Tuesday, November 30, 2010

 

When will it end? Maybe never.

Another shift was made in the game of musical chairs amongst major conferences. The latest domino to fall? TCU. The Horned Frogs agreed to join the Big East Conference in all sports starting in 2012-2013. A square peg in a round hole? Maybe. But this was another move clearly dictated by football.

Texas Christian University no more belongs in the Big East than Boston College does in the ACC. But this is the world we now live in. The world of big-time college athletics. There’s lots of money to be made and each conference and individual school is trying to figure out how they can maximize their revenue.

This latest move should send off another alarm on Smith Hill.
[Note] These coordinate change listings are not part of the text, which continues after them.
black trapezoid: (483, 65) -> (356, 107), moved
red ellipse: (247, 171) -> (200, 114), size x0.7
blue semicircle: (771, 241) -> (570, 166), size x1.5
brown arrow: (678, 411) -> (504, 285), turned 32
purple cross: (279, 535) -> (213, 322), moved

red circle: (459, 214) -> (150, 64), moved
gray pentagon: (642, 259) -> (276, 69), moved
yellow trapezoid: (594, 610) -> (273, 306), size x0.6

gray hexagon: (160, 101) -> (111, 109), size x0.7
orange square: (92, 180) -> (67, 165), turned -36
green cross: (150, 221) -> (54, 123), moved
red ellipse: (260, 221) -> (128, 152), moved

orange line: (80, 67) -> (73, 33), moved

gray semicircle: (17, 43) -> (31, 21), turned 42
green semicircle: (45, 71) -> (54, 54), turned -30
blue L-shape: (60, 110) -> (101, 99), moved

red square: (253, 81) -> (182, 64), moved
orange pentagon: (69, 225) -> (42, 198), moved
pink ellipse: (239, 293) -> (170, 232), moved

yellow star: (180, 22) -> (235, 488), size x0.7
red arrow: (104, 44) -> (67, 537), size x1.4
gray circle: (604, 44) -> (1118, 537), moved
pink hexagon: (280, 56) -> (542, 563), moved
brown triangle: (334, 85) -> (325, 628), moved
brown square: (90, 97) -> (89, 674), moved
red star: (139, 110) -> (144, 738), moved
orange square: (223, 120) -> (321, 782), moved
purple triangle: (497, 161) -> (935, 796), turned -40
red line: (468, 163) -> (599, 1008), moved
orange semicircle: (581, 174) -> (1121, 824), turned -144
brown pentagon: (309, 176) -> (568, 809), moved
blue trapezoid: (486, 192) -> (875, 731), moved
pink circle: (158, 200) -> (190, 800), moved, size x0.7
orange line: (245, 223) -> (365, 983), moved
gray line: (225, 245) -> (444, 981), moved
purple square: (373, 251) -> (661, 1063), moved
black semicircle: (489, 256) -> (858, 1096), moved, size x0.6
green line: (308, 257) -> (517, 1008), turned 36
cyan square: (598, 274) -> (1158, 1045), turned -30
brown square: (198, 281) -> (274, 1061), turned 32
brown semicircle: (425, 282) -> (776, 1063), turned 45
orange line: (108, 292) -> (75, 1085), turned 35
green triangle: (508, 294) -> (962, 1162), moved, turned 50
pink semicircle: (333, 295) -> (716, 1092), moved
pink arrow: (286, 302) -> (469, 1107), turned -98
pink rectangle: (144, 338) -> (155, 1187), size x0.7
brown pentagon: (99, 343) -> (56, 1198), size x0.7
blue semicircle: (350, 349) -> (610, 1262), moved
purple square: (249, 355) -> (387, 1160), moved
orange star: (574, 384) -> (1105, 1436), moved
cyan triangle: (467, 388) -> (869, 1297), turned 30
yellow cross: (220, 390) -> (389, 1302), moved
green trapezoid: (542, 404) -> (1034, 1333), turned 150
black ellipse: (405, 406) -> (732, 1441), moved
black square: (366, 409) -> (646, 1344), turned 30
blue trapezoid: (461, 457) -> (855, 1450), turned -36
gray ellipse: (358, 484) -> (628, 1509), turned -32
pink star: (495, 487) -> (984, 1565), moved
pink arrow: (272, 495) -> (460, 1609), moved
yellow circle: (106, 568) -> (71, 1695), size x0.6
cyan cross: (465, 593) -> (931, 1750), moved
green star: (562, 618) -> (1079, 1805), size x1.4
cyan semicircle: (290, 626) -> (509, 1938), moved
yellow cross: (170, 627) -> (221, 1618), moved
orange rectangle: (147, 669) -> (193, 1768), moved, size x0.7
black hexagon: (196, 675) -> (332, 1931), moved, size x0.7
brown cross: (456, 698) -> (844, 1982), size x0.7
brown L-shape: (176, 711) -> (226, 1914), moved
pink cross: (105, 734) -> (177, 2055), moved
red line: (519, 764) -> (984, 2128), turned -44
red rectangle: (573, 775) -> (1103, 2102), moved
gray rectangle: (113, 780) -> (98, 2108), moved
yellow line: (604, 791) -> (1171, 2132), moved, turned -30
This was all about football and that’s a sport which isn’t played at Providence College.

In the short term, the question is: how do you manage a 17-team conference? For the sport of men’s basketball, the answer is that you will play each of the other 16 teams once each season while playing two teams twice in a home and home format.

It’s the long term implications that should worry Friars Athletic Director Bob Driscoll and the folks at PC. With football being the tail that now wags the dog, how much longer before the football playing schools in the conference say, “enough is enough!”?

When does a Syracuse or Pittsburgh look at Providence College and Seton Hall and ask the question, “what do those schools really do for us?” Unfortunately, the answer is not much.

It’s not as if Rhode Island is this major market or fertile recruiting bed for college athletics. And Rutgers gives the Big East all of the New Jersey presence it needs.

It would be much harder for the league’s football schools to say goodbye to the likes of Georgetown and its nationally ranked men’s basketball program. The Hoyas give the league a much needed presence in Washington DC.

It’s been written here before that, in a perfect world, there would be a powerful all-sports conference here in the northeast which consists of Penn State, Boston College, UConn, Rutgers, Pittsburgh, West Virginia, Syracuse and now Villanova which will make the jump to 1-A in football. Unfortunately, that horse left the barn a long time ago.

And with every other horse that either leaves the barn or, in the case of TCU, joins the stable, Friar fans have to wonder about the future of their existence in the Big East and exactly where they will fit in this ever-changing college sports landscape.